Device modeling via nonlinear circuit elements

Two basic approaches to device modeling are presented. The physical approach consists of 4 basic steps: 1) device physics analysis and partitioning, 2) physical equation formulation, 3) equation simplification and solution, and 4) nonlinear network synthesis. The black-box approach consists also of 4 basic steps: 1) experimental observations, 2) mathematical modeling, 3) model validation, and 4) nonlinear network synthesis. Each approach is ilustrated with 2 examples: Gunn Diode and SCR for the physical approach and Hysteretic Inductor and Memristive Device for the black-box approach.
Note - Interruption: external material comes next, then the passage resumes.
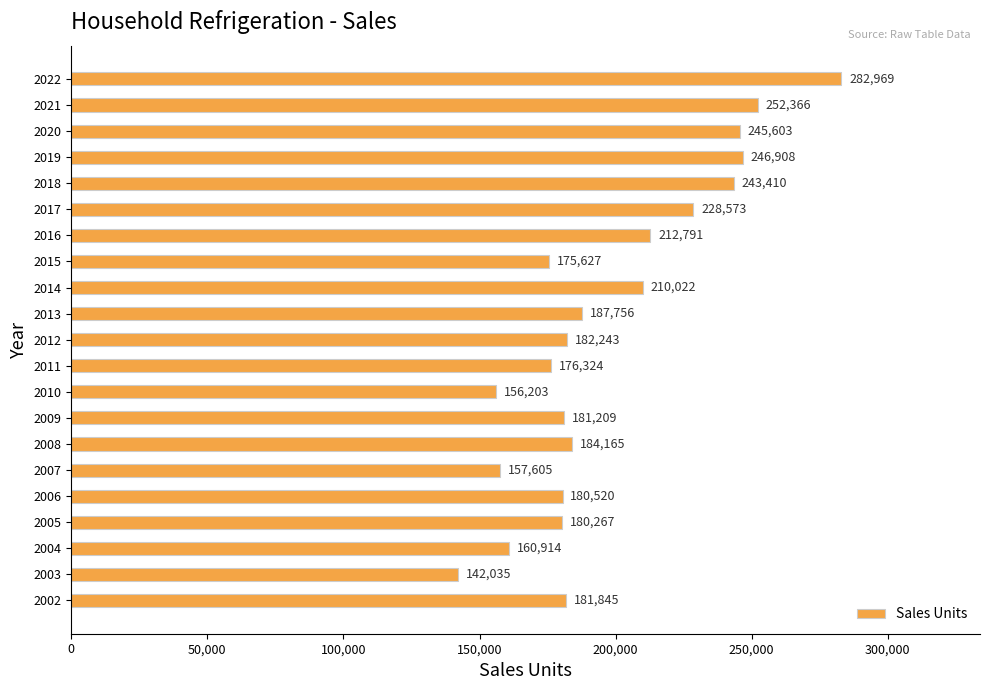

What is the sum of the values at 2022 and 2007?

440574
While the techniques for carrying out the first 3 steps in each approach presently involve more art than science, a unified theory for carrying out the last step (nonlinear network synthesis) is beginning to emerge. In particular, the universe of all lumped nonlinear circuit elements can now be classified into algebraic and dynamic elements via a completely logical axiomatic approach. Contrary to what is the case in linear circuit theory, it is shown that an infinite variety of basic algebraic and dynamic elements will be needed in the eventual formulation of a unified theory on device modeling. Consequently, these elements are given a complete and in-depth treatment in this paper. This material can also be regarded as a self-contained survey of the state-of-the-art on nonlinear network synthesis.